O regresso do velho fantasma da privatização da Caixa
Numa entrevista desta segunda-feira ao “Eco”, Rui Rio terá deixado uma mensagem críptica que, segundo o jornal, terá sido: “sou favorável a que a CGD mantenha uma maioria pública de capital, mas estou aberto à abertura de critérios de gestão privados.” A coisa caiu no silêncio profundo que seria de esperar, dado que aparentemente não se refere a qualquer família em especial.
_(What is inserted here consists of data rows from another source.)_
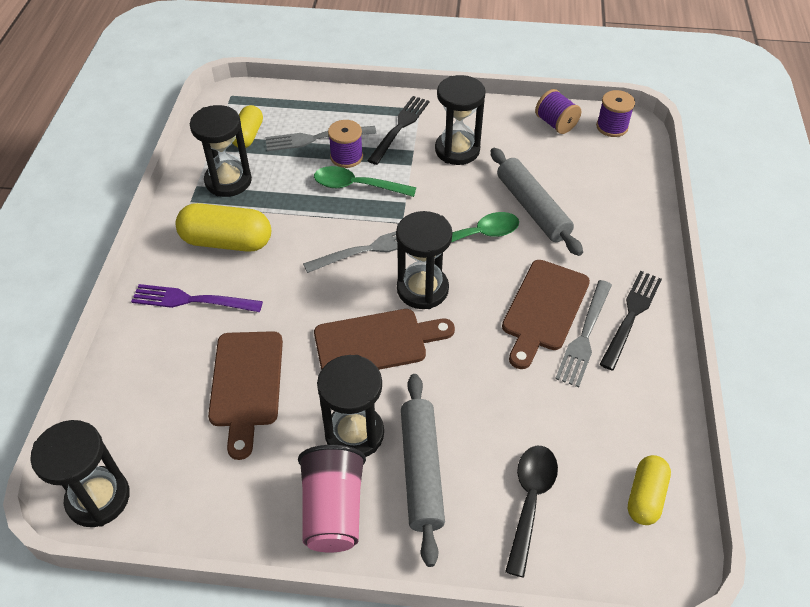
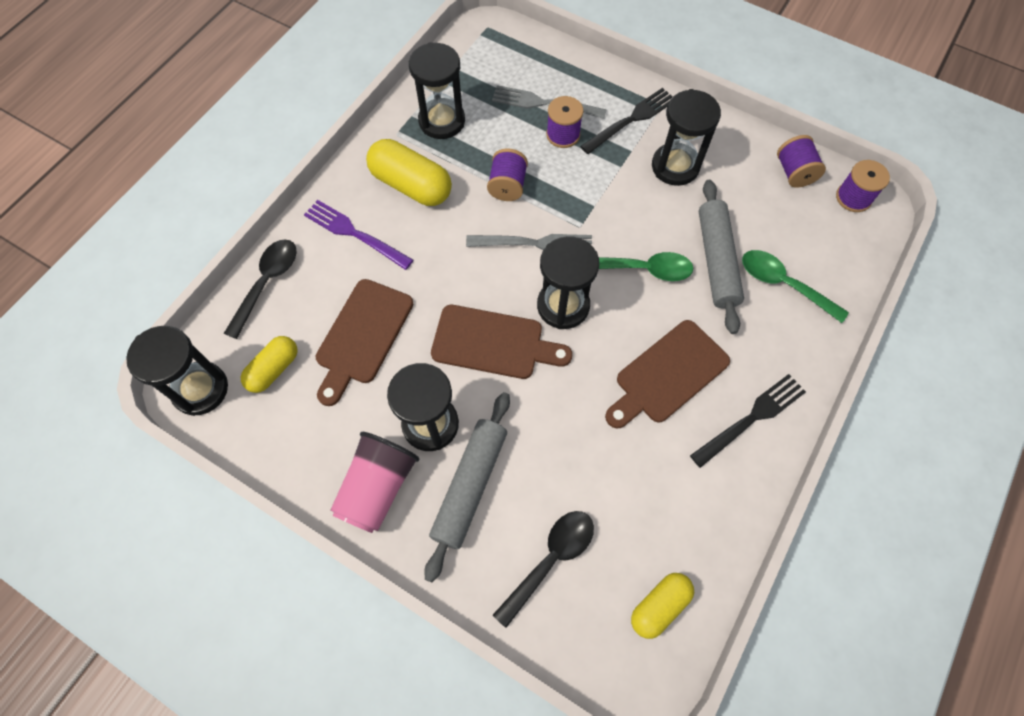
camera: 25 degrees right, 15 degrees up
(122, 375) = (267, 283): none -> black spoon
(248, 135) = (482, 77): yellow capsule -> yellow capsule (274, 369)
(318, 212) = (507, 186): none -> purple spool
(357, 186) = (557, 171): green spoon -> green spoon (783, 284)
(584, 336) = (692, 420): grey fork -> none

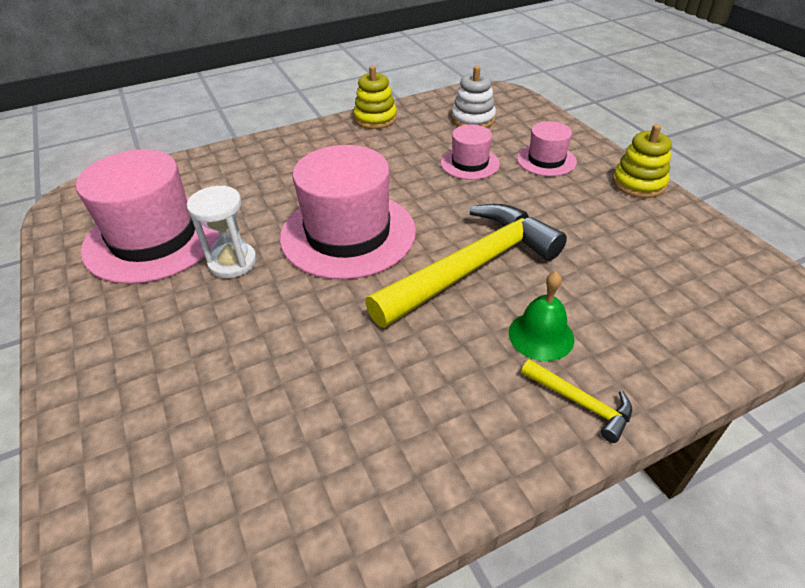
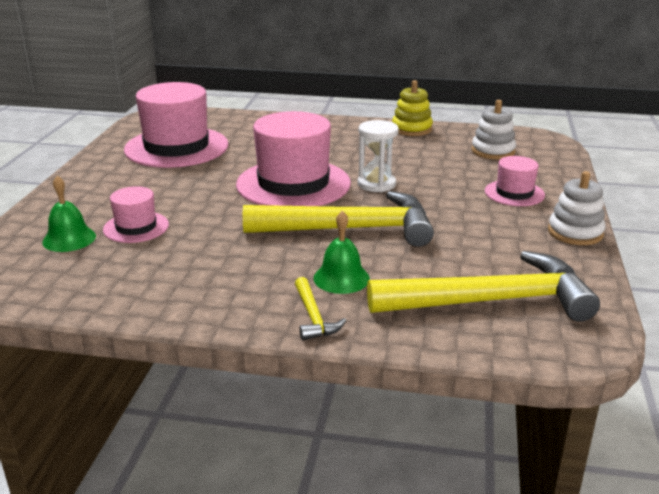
camera: 35 degrees right, 15 degrees down
(177, 453) = (69, 239): none -> green bell
(232, 262) = (203, 173): white hourglass -> white hourglass (376, 184)
(470, 163) = (444, 175): pink hat -> pink hat (136, 227)
(638, 183) = (575, 232): yellow stacking toy -> white stacking toy
(681, 292) = (491, 301): none -> yellow hammer

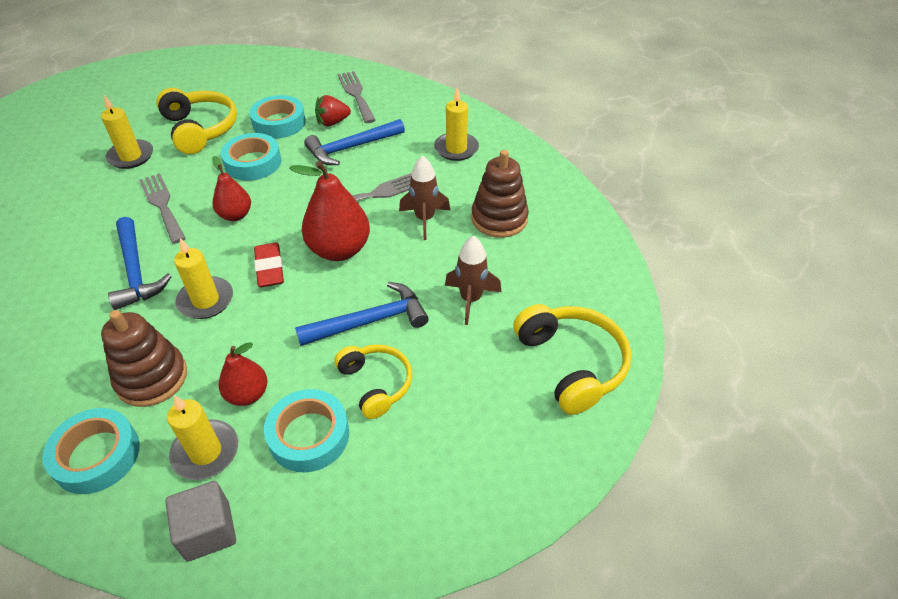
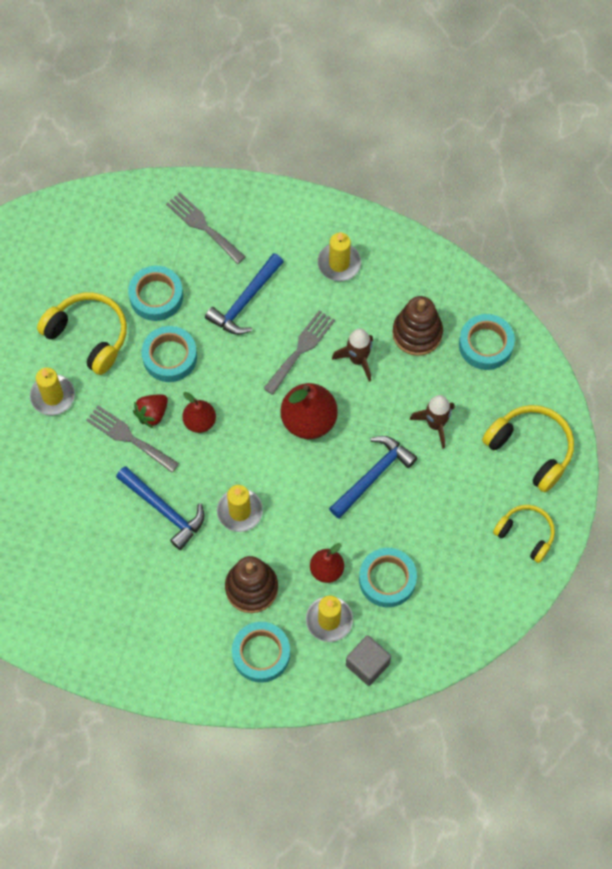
camera: 25 degrees left, 20 degrees up
(270, 268) = (266, 462): red eraser -> none
(332, 122) = (206, 275): red strawberry -> red strawberry (152, 414)
(376, 384) = (408, 523): yellow headphones -> yellow headphones (526, 534)
(567, 250) = (485, 345): none -> turquoise tape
Lida com cuidado, a segunda parte da frase não tem qualquer significado: a CGD é gerida como qualquer banco, logo com os tais “critérios de gestão privados”, ou seja, concede crédito e escolhe operações financeiras segundo a regra da rentabilidade e da gestão de risco que faz parte do negócio bancário normal. Portanto, nada no seu regime de propriedade altera essa norma de gestão, para o melhor e para o pior. Então, o que importa é a ideia, essa também antiga, de uma “maioria pública da capital”, que é a forma mal amanhada de sugerir uma “minoria privada de capital”. Tudo mansinho, como aliás ocorreu no passado com as privatizações, nunca começaram pela declaração de uma vontade de alienação completa e, no entanto, foi sempre aí que terminou o processo.
Todas as privatizações e vendas de ativos na banca portuguesa ajudaram a destruir os centros de capital nacional, e levaram o BCP, o BPI e o Novo Banco para as mãos de interesses angolanos, catalães e norte-americanos
Quem lê estas linhas, gente avisada, bem se lembrará de que existe uma espécie de latência no PSD sobre a privatização da Caixa, com recaídas de quando em vez: na época mais recente, a proposta surgiu num livro de Passos Coelho, então ainda candidato à liderança do PSD, depois houve algum ensaio na preparação do programa do Governo, até que os outros bancos ou alguém acima deles se colocou no caminho. O facto é que os acordos com a troika não incluíram a CGD-banco na lista das privatizáveis, mas não pouparam a CGD-seguros, que representava um terço do mercado e a mais poderosa das seguradoras, a Fidelidade.
Houve depois um abanão com os dois processos de recapitalização, em 2012 e em 2016-17, obrigando mais uma vez o banco a ceder parte do seu negócio a concorrentes no estrangeiro, ou garantindo-lhes uma generosa renda por aplicações de capital. Que agora, em vésperas de eleições, venha Rio sugerir, sem chegar a propor, uma entrada de privados no capital da CGD, tudo como se fosse um simples ajustamento de carteira, pode ter mais que ver com a necessidade de disparar em todas as direções do que com um programa coerente.
Em todo o caso, coerência não tem nenhuma. Todas as privatizações e vendas de ativos na banca portuguesa ajudaram a destruir os centros de capital nacional, e levaram o BCP, o BPI e o Novo Banco para as mãos de interesses angolanos, catalães e norte-americanos, sendo nuns casos concorrentes diretos e noutros aventureiros avulsos. Ter a Caixa nas mãos do Estado é a única garantia de um sistema de crédito gerido em Portugal, no mínimo.
Bem sei que, no dia em que nos bater à porta a próxima vaga de austeridade, os credores exigirão parte da Caixa. Talvez devêssemos então olhar para este tipo estranho de família que, do PSD aos agentes financeiros, está tão interessada em ir banalizando a ideia de que lhe cabe ficar com uma parte do maior banco português. Água mole em pedra dura, esta velha ideia vem por vagas, testa o terreno, explora a desatenção, procura os elos fracos, vai tentando os dirigentes do PSD, cola-se aos liberais. O seu argumento é tremendo, revelador e evidente: o privado gere melhor a banca. Como se tem visto, não tem?